In Fire’s experience, it’s a “great advantage for wet-lab biologists to be able to work directly with second-generation datasets, learning some programming along the way and setting up their own queries for specific scientific questions.”
It works the other way around as well, he said. Anyone “who has substantial knowledge of the insides and outsides of a computer and is willing to go and work in a biology lab and get their hands wet doing a mixed bench/computational project is in a position to do things that will be tremendously useful to science and society.”
McPherson concurred with this inter-disciplinary approach to second-gen sequencing analysis in large-scale ventures. “Most of the recent hires of faculty [at OICR] are people who cross the boundary — they do wet-bench and they do bioinformatics,” he said.
He said that he tries to format raw data so it is useful to biologists, such as an output of SNPs. “Then the biologists can start asking questions about where are the significant mappings to the genome, what genes are there, et cetera, trying to create networks out of the data,” he said.
“If you get a list of SNPs, you have to decide which ones are real, where is the confidence,” he said. While all of the software generates some kind of confidence value, those values “are hard to understand,” he added. “There has been very little validation. We are all trying to get a handle on where are the cutoffs on the data, what do we believe, and what do we question.”
More Challenges on the Horizon
Even as genome centers are getting a handle on the informatics challenges of the current crop of high-throughput sequencers, manufacturers are rapidly increasing the read length and throughput of these systems, which could pose future hurdles.
“As the reads get longer, I am concerned that performance is going to go down,” McPherson said. “It’s not going to be an eight-hour run — it’s going to be 24 hours of CPU time.”

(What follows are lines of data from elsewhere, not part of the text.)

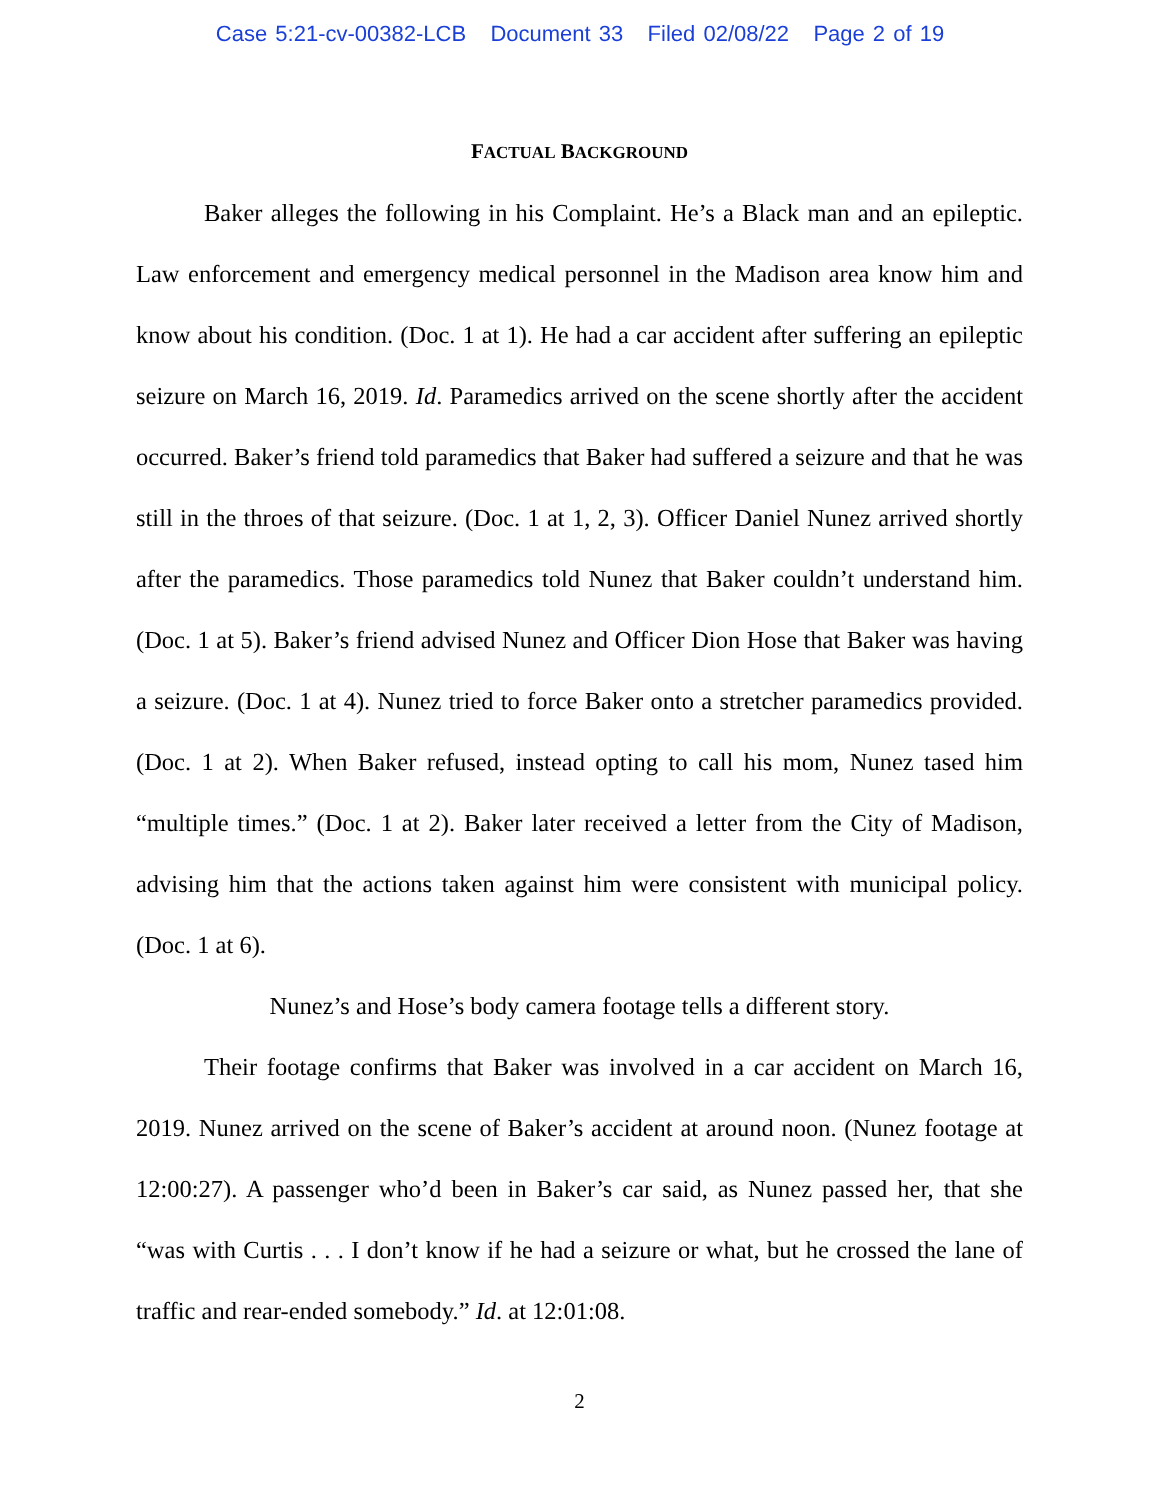Case 5:21-cv-00382-LCB Document 33 Filed 02/08/22 Page 2 of 19
FACTUAL BACKGROUND
Baker alleges the following in his Complaint. He’s a Black man and an epileptic. Law enforcement and emergency medical personnel in the Madison area know him and know about his condition. (Doc. 1 at 1). He had a car accident after suffering an epileptic seizure on March 16, 2019. Id. Paramedics arrived on the scene shortly after the accident occurred. Baker’s friend told paramedics that Baker had suffered a seizure and that he was still in the throes of that seizure. (Doc. 1 at 1, 2, 3). Officer Daniel Nunez arrived shortly after the paramedics. Those paramedics told Nunez that Baker couldn’t understand him. (Doc. 1 at 5). Baker’s friend advised Nunez and Officer Dion Hose that Baker was having a seizure. (Doc. 1 at 4). Nunez tried to force Baker onto a stretcher paramedics provided. (Doc. 1 at 2). When Baker refused, instead opting to call his mom, Nunez tased him “multiple times.” (Doc. 1 at 2). Baker later received a letter from the City of Madison, advising him that the actions taken against him were consistent with municipal policy. (Doc. 1 at 6).
Nunez’s and Hose’s body camera footage tells a different story.
Their footage confirms that Baker was involved in a car accident on March 16, 2019. Nunez arrived on the scene of Baker’s accident at around noon. (Nunez footage at 12:00:27). A passenger who’d been in Baker’s car said, as Nunez passed her, that she “was with Curtis . . . I don’t know if he had a seizure or what, but he crossed the lane of traffic and rear-ended somebody.” Id. at 12:01:08.
2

As read lengths increase, he explained, software packages developed for current second-generation sequencers “may not scale so easily because they use a lot of hashing tables, where they could hash 32 bases, but [once] you get up into 100 bases, you are starting to dabble back with BLAST and BLAT and that will never cut it when you want to do 100 million reads.”

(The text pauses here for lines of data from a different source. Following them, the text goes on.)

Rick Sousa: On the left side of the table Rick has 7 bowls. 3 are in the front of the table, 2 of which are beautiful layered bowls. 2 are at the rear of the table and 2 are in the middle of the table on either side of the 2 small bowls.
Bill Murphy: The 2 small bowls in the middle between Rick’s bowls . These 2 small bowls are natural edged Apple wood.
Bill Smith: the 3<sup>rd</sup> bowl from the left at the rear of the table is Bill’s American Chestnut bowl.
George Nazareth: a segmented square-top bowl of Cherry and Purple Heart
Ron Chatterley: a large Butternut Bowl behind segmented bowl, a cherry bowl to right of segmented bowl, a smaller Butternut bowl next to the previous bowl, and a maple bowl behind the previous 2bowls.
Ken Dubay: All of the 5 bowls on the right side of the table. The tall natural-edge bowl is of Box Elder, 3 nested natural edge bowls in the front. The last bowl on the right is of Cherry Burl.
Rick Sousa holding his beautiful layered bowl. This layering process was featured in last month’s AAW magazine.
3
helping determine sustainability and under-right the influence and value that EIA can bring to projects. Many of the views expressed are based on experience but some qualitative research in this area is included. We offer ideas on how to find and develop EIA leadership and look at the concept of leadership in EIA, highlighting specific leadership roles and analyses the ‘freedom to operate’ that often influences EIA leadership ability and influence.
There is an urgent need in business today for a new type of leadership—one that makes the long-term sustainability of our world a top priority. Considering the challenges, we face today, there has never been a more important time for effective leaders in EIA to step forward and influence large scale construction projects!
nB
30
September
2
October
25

Genome centers already have their hands full with the current systems. McPherson noted that it is sometimes difficult to set up vendor software to stream data off an appliance to a cluster, and that documentation for many tools is often lacking.

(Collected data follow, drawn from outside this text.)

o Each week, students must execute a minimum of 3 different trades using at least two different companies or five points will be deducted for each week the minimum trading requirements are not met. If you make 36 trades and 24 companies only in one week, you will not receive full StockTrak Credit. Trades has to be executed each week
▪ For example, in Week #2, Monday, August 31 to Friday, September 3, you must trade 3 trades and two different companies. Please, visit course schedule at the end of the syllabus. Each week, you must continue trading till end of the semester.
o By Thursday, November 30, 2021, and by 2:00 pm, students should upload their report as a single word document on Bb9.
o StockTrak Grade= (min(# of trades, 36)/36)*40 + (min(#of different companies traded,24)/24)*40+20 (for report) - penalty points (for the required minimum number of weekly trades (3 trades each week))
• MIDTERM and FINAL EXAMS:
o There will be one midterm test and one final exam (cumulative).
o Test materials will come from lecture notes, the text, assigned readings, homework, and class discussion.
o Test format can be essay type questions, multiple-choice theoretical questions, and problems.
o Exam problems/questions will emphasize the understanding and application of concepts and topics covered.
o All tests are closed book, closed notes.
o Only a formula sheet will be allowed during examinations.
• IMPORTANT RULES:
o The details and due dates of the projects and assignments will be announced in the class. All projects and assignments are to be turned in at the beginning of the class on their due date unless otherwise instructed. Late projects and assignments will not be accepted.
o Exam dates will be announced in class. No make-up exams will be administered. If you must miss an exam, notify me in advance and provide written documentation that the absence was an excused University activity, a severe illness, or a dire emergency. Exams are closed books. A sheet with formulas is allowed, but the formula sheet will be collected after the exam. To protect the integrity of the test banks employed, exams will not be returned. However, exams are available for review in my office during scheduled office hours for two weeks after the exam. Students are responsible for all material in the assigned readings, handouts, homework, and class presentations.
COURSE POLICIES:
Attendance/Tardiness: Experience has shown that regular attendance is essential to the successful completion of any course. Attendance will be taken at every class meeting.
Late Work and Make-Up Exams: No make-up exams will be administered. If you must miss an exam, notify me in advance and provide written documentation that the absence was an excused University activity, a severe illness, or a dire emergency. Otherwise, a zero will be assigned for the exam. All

“You get output files and you don’t even know what the calls are and what they mean and you don’t know how they are calculated,” he said, “so that can be very frustrating.”
McPherson noted, however, that vendors are generally responsive to questions.
The dearth of out-of-the-box software for next-generation sequence analysis may not be all bad, according to some observers. Stephen Harrison, the head of the Laboratory for Structural Cell Biology at Harvard Medical School, told BioInform in an e-mail that “you need to write code in order to get your work done” in emerging areas of research, and that “gives a certain flexibility and adaptability to the investigators in those fields.”
As scientific areas mature, they are more likely to have shrink-wrapped software provided by vendors, “but it means that it is hard or impossible to modify for your own purposes,” he said.